Foto do Hermógenes

Espaço de reflexão Hermógenes de Castro e Mello

Que idade temos ?

Por Erica Teixeira, de Salvador

Dia das Crianças é uma data que sempre me causa muito incômodo. Ainda que velha para qualquer tipo de comemoração, gosto de revirar fotos antigas de tempos em tempos. Sabe aquela sensação de que, a cada dia que passa, estamos supostamente mais distante de que originariamente éramos ?

Péssima no trato, mas curiosa no assunto, vejo nos pequenos uma mistura de encarnação do Satanás com nuances angelicais no semblante ... melhor dizendo, criança é um bicho teimoso, ousado, carecedor de cuidado e estudo. E divago ...

Voltando ao ocorrido, muito duvido que todos não tenham um espaço da casa abarrotado de álbuns hiper-mega cafonas e fotografias constrangedoras de todos aqueles momentos ridiculamente habituais registrados por nossas excelentíssimas, como se fossem eventos equiparáveis à Queda Da Bastilha.

Curiando flash a flash, me vieram aqueles pequenos curta-metragens de conduta quando inimputável. O que pensava, como agia, do que gostava, se obedecia ou se teimava em contrariar ...

No frigir dos ovos, não me adequava muito a certos critérios de “normabilidade” (na verdade, criança nenhuma se adequa ... e essa é a melhor parte).

Tive infância invejável. Era uma criança gulosa. Sem noção nos gestos e sem pudor nas perguntas. Curiosa nas pequenas coisas e sorridente mesmo quando ainda me faltavam muitos dentes. Quase morri umas 3 vezes (e não por falta de saúde ou cuidado familiar - mas por falta de bom senso mesmo).

Comia coisas não-comíveis (ração de cachorro, enfeites de natal, batom, cremes faciais, sabão em pó e areia), achei que poderia voar do segundo andar, sem contar com as vezes em que fui deixada pra trás quando desbravava a roça num pangaré revoltado ...

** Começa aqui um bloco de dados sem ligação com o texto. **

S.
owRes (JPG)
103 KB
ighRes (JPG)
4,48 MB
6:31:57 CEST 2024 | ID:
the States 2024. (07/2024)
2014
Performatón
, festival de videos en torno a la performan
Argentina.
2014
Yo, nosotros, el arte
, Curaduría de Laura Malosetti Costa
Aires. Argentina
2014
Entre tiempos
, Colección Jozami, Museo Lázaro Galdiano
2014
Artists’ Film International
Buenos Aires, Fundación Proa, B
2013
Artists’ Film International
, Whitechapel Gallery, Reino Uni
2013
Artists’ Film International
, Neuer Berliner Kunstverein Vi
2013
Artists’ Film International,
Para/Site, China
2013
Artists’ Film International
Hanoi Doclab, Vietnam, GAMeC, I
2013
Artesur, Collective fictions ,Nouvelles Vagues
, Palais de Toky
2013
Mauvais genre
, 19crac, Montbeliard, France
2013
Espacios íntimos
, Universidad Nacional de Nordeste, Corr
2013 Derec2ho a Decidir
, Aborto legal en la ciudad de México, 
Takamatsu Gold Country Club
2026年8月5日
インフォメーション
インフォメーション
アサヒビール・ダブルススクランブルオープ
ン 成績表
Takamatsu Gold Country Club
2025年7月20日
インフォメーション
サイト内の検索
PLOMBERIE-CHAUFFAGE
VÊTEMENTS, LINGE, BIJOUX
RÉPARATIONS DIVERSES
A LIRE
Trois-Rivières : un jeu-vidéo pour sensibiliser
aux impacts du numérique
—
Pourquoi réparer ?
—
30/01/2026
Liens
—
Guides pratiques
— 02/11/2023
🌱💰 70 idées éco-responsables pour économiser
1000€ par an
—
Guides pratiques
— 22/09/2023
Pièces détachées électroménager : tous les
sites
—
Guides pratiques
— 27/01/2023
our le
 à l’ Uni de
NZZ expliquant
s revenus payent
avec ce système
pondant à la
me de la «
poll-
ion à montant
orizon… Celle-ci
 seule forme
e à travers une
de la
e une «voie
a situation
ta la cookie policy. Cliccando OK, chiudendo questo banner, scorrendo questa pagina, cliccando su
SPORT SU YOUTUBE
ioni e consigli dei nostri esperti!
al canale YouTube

Sempre tive a sensação de que crianças representam um estado absoluto de ser, de fazer, de querer, de desejar, de estar e de criar. Respeito muito suas opiniões: dificilmente mentem, dissimulam ou disfarçam. Esses pequenos-e-péssimos-pudores só adquirimos com o passar dos anos. Inclusive, muito me incomoda quando falam ser a maturidade uma das melhores qualidades que podemos adquirir com o tempo: nem sempre ela nos permite ser quem realmente queremos. Mais que isso, muito do que sonhamos se dissipa, amontoando em peso aqueles adultos frustrados.

De outro lado, é gratificante perceber que poucos (e bons) indivíduos nunca deixam de ser crianças. E ser criança é estado de espírito, que muito difere da idade do corpo. É, antes de mais nada, acreditar, não importa no quê ..

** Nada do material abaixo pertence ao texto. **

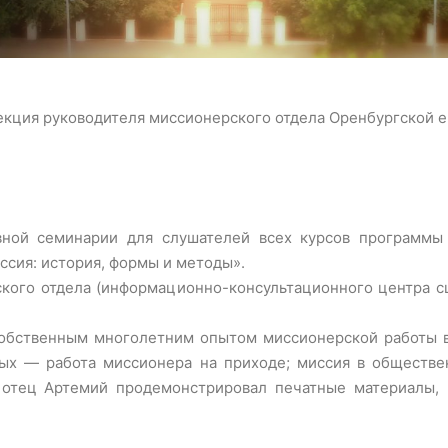
02.04.2026
екция руководителя миссионерского отдела Оренбургской 
вной семинарии для слушателей всех курсов программы
ссия: история, формы и методы».
кого отдела (информационно-консультационного центра с
обственным многолетним опытом миссионерской работы в
рых — работа миссионера на приходе; миссия в обществе
отец Артемий продемонстрировал печатные материалы,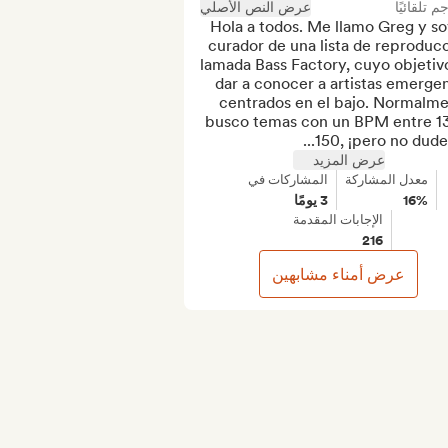
جم تلقائيًا
عرض النص الأصلي
Hola a todos. Me llamo Greg y soy
curador de una lista de reproducc
llamada Bass Factory, cuyo objetivo
dar a conocer a artistas emergen
centrados en el bajo. Normalme
busco temas con un BPM entre 13
150, ¡pero no dudes 
عرض المزيد
معدل المشاركة
المشاركات في
16%
3 يومًا
الإجابات المقدمة
216
عرض أمناء مشابهين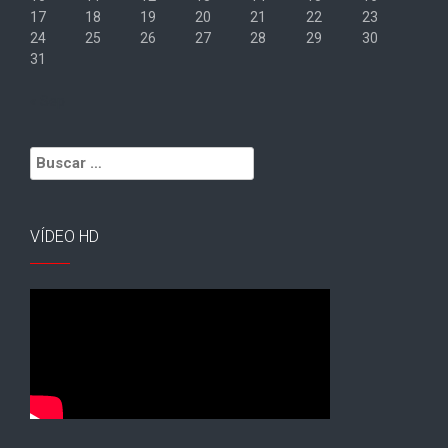
17
18
19
20
21
22
23
24
25
26
27
28
29
30
31
« Sep
Buscar:
VÍDEO HD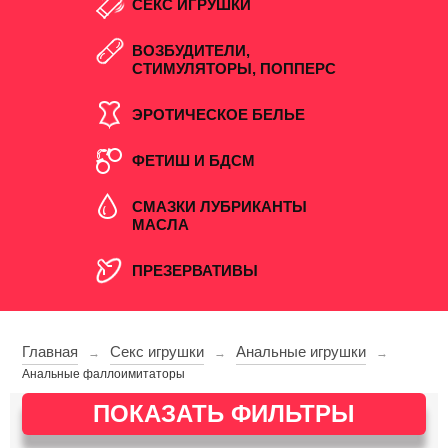
СЕКС ИГРУШКИ
ВОЗБУДИТЕЛИ,
СТИМУЛЯТОРЫ, ПОППЕРС
ЭРОТИЧЕСКОЕ БЕЛЬЕ
ФЕТИШ И БДСМ
СМАЗКИ ЛУБРИКАНТЫ
МАСЛА
ПРЕЗЕРВАТИВЫ
Главная
Секс игрушки
Анальные игрушки
→
→
→
Анальные фаллоимитаторы
ПОКАЗАТЬ ФИЛЬТРЫ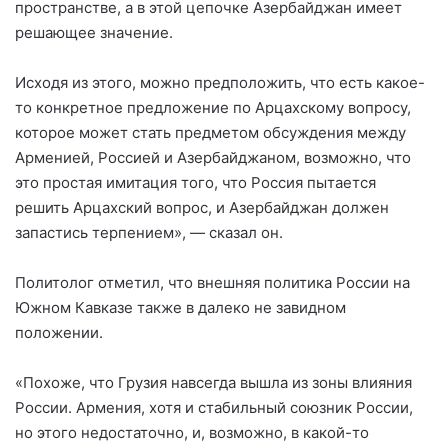
пространстве, а в этой цепочке Азербайджан имеет
решающее значение.
Исходя из этого, можно предположить, что есть какое-
то конкретное предложение по Арцахскому вопросу,
которое может стать предметом обсуждения между
Арменией, Россией и Азербайджаном, возможно, что
это простая имитация того, что Россия пытается
решить Арцахский вопрос, и Азербайджан должен
запастись терпением», — сказал он.
Политолог отметил, что внешняя политика России на
Южном Кавказе также в далеко не завидном
положении.
«Похоже, что Грузия навсегда вышла из зоны влияния
России. Армения, хотя и стабильный союзник России,
но этого недостаточно, и, возможно, в какой-то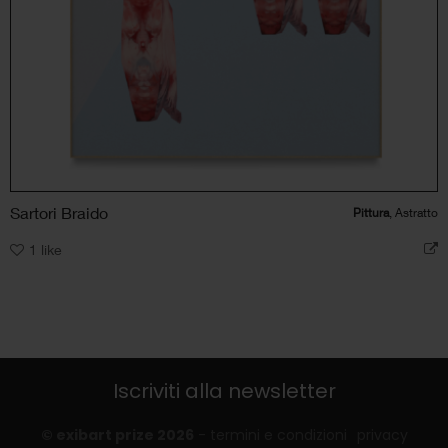
Sartori Braido
Pittura
, Astratto
1
like
Iscriviti alla newsletter
© exibart prize 2026
-
termini e condizioni
privacy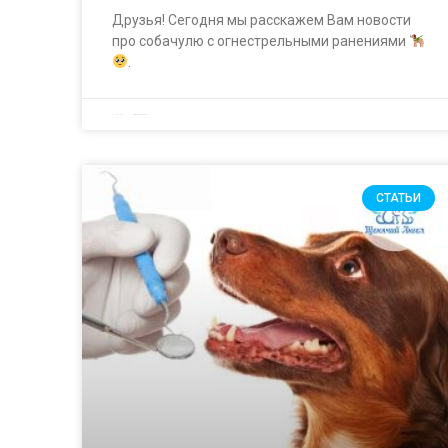
Друзья! Сегодня мы расскажем Вам новости
про собачулю с огнестрельными ранениями
.
30.03.2023
Комментариев нет
СТАТЬИ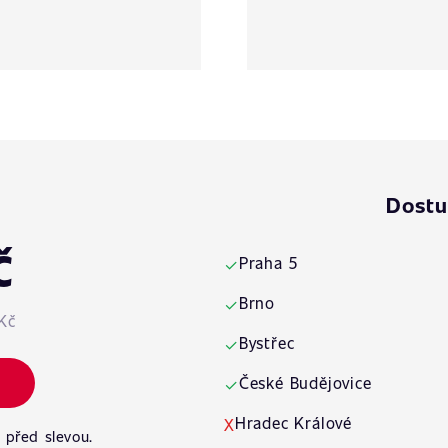
Dostu
č
Praha 5
✓
Brno
✓
Kč
Bystřec
✓
České Budějovice
✓
Hradec Králové
X
 před slevou.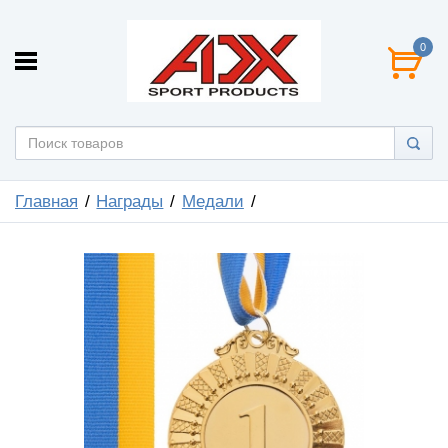
0
Главная
Награды
Медали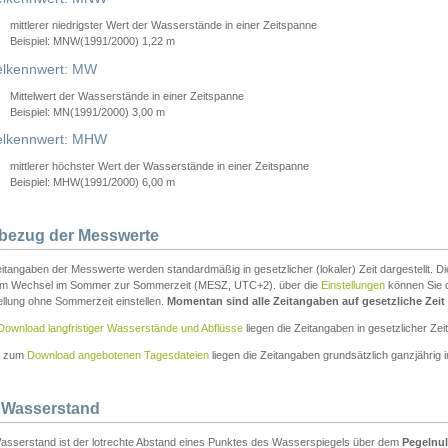
mittlerer niedrigster Wert der Wasserstände in einer Zeitspanne
Beispiel: MNW(1991/2000) 1,22 m
lkennwert: MW
Mittelwert der Wasserstände in einer Zeitspanne
Beispiel: MN(1991/2000) 3,00 m
elkennwert: MHW
mittlerer höchster Wert der Wasserstände in einer Zeitspanne
Beispiel: MHW(1991/2000) 6,00 m
tbezug der Messwerte
itangaben der Messwerte werden standardmäßig in gesetzlicher (lokaler) Zeit dargestellt. D
em Wechsel im Sommer zur Sommerzeit (MESZ, UTC+2). über die
Einstellungen
können Sie d
ellung ohne Sommerzeit einstellen.
Momentan sind alle Zeitangaben auf gesetzliche Zeit e
Download langfristiger Wasserstände und Abflüsse
liegen die Zeitangaben in gesetzlicher Zeit
n zum
Download angebotenen Tagesdateien
liegen die Zeitangaben grundsätzlich ganzjährig in
 Wasserstand
asserstand ist der lotrechte Abstand eines Punktes des Wasserspiegels über dem
Pegelnul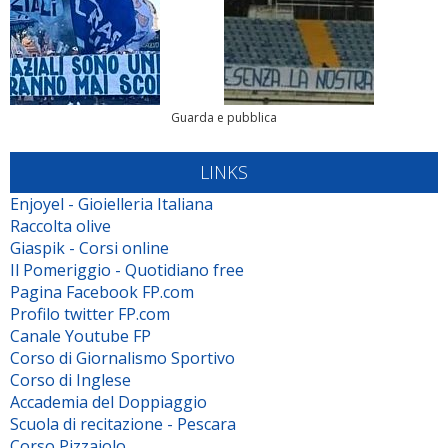
Guarda e pubblica
LINKS
Enjoyel - Gioielleria Italiana
Raccolta olive
Giaspik - Corsi online
Il Pomeriggio - Quotidiano free
Pagina Facebook FP.com
Profilo twitter FP.com
Canale Youtube FP
Corso di Giornalismo Sportivo
Corso di Inglese
Accademia del Doppiaggio
Scuola di recitazione - Pescara
Corso Pizzaiolo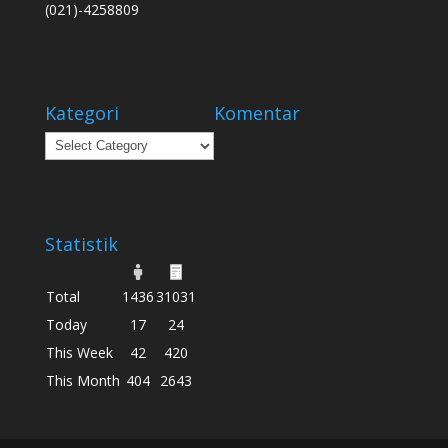
(021)-4258809
Kategori
Komentar
Kategori
Statistik
Total
1436
31031
Today
17
24
This Week
42
420
This Month
404
2643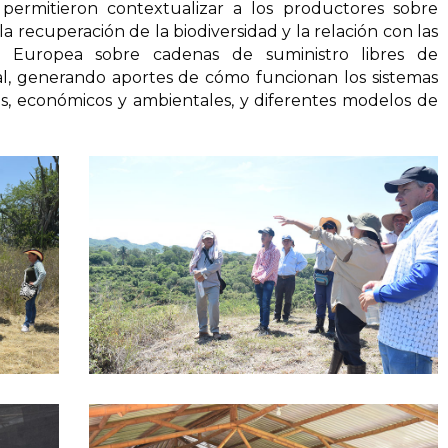
s permitieron contextualizar a los productores sobre
 recuperación de la biodiversidad y la relación con las
n Europea sobre cadenas de suministro libres de
al, generando aportes de cómo funcionan los sistemas
ales, económicos y ambientales, y diferentes modelos de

Poderíamos ser sempre assim ..

A cara de anjo às vêzes pode dissimular certa "bandidagem"... principalmente quando dão sinais de silêncio, os "não-sinais", preocupantes.

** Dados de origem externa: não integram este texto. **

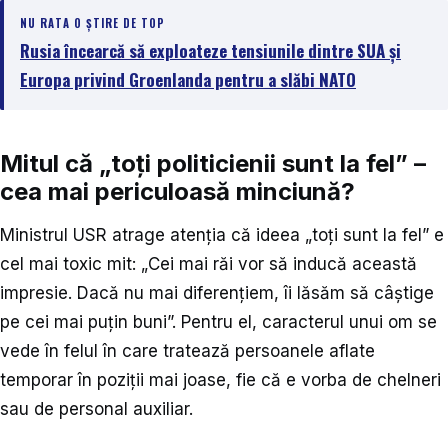
NU RATA O ȘTIRE DE TOP
Rusia încearcă să exploateze tensiunile dintre SUA și
Europa privind Groenlanda pentru a slăbi NATO
Mitul că „toți politicienii sunt la fel” –
cea mai periculoasă minciună?
Ministrul USR atrage atenția că ideea „toți sunt la fel” e
cel mai toxic mit: „Cei mai răi vor să inducă această
impresie. Dacă nu mai diferențiem, îi lăsăm să câștige
pe cei mai puțin buni”. Pentru el, caracterul unui om se
vede în felul în care tratează persoanele aflate
temporar în poziții mai joase, fie că e vorba de chelneri
sau de personal auxiliar.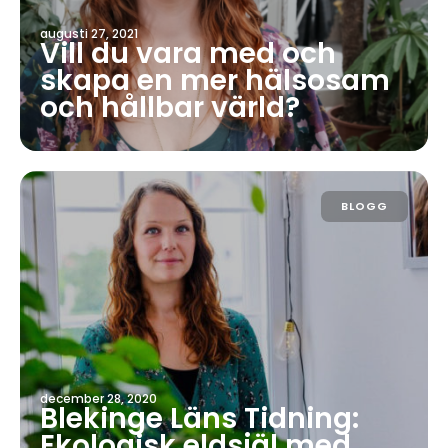
augusti 27, 2021
Vill du vara med och
skapa en mer hälsosam
och hållbar värld?
BLOGG
december 28, 2020
Blekinge Läns Tidning:
Ekologisk eldsjäl med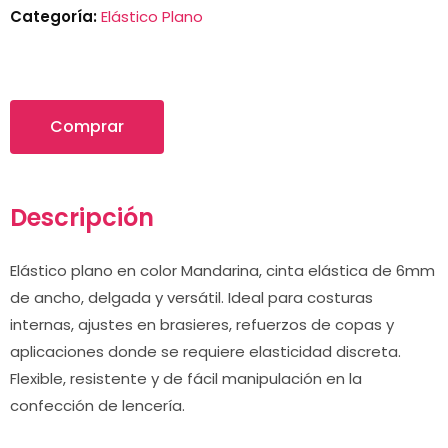
Categoría:
Elástico Plano
Comprar
Descripción
Elástico plano en color Mandarina, cinta elástica de 6mm
de ancho, delgada y versátil. Ideal para costuras
internas, ajustes en brasieres, refuerzos de copas y
aplicaciones donde se requiere elasticidad discreta.
Flexible, resistente y de fácil manipulación en la
confección de lencería.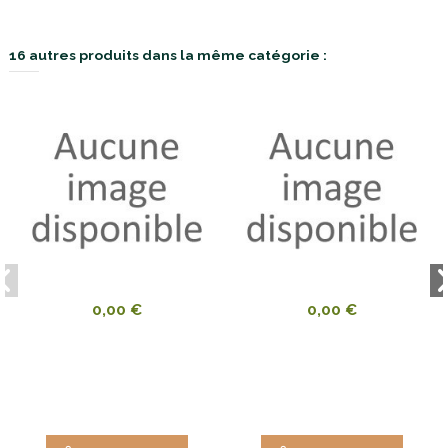
16 autres produits dans la même catégorie :
0,00 €
0,00 €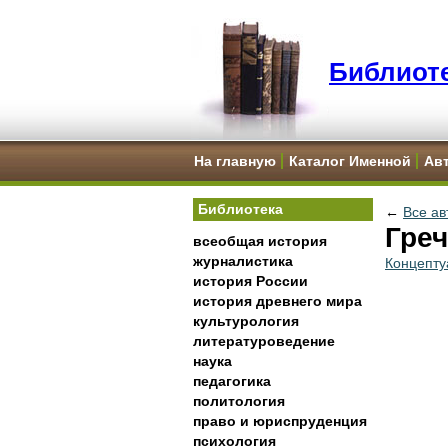
Библиоте
На главную
Каталог Именной
Ав
Библиотека
←
Все ав
Греч
всеобщая история
журналистика
Концепту
история России
история древнего мира
культурология
литературоведение
наука
педагогика
политология
право и юриспруденция
психология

Comentários (clique para comentar)

Leonardo - 14/10/2015 (13:10)

por que não escreve mais no blog?

Clara - 14/10/2015 (11:10)

Texto delicioso de ler, com um inicio meio e fim bem discernido. Parabens Kita, vc sem duvida alguma promete como uma grande escritora, seguindo os passos do vovô Euclides. Bjocas.

Denise - 14/10/2015 (00:10)

Cada dia mais afiada no encadear das palavras e pensamento. Delícia de leitura!